Evo Morales lideró una concentración pública donde sus seguidores corearon el pedido de dimisión del presidente Rodrigo Paz. El acto fue utilizado simultáneamente por el expresidente para comunicar sus términos respecto a su propia situación legal, sobre la cual existe una orden de captura.

La estrategia de Morales combina la presión política callejera con negociaciones implícitas sobre su entrega a la justicia. Estableció que su presentación ante los tribunales estaría condicionada al otorgamiento de garantías procesales, un planteamiento que busca equilibrar su posición de acusado con su poder de movilización.

Durante el acto, Morales realizó un cuestionamiento directo al presidente, utilizando un lenguaje desafiante que puso en duda su capacidad o disposición para enfrentar personalmente el conflicto. La provocación formaba parte de una retórica dirigida tanto a la administración como a sus simpatizantes.
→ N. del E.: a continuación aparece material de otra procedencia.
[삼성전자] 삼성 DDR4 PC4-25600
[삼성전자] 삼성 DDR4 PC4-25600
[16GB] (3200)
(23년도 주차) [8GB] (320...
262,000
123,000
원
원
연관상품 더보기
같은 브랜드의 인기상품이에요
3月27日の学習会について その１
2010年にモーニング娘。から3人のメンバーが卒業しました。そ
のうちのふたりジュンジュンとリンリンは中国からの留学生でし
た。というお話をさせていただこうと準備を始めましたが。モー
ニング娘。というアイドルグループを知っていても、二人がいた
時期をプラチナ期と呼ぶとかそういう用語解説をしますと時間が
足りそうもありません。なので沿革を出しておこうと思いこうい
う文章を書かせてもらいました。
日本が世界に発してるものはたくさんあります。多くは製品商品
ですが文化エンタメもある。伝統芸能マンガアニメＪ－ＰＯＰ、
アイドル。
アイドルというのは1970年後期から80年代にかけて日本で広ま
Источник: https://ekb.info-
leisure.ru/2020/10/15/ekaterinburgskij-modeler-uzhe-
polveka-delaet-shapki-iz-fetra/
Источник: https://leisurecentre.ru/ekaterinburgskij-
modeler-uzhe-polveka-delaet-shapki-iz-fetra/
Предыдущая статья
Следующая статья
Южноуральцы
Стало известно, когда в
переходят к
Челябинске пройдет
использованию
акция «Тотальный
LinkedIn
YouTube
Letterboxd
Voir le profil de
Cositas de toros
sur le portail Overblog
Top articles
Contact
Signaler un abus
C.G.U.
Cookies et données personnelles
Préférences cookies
La movilización reunió a centenares de personas que respaldaron las demandas del expresidente. La marcha se desarrolló sin contratiempos aparentes, demostrando nuevamente que Morales puede convocar a espacios públicos pese a la orden de detención existente.

Este tipo de actos refleja cómo la política boliviana está atravesada por una disputa de poder que trasciende los marcos institucionales tradicionales. Morales ha transformado su condición de acusado en una plataforma de confrontación política, utilizando la movilización para presionar cambios en el Ejecutivo.

La situación genera un impasse donde lo legal y lo político operan en lógicas distintas. La justicia tiene una orden de detención, pero Morales actúa con libertad relativa. Esta contradicción define el escenario actual y plantea interrogantes sobre los límites del Estado.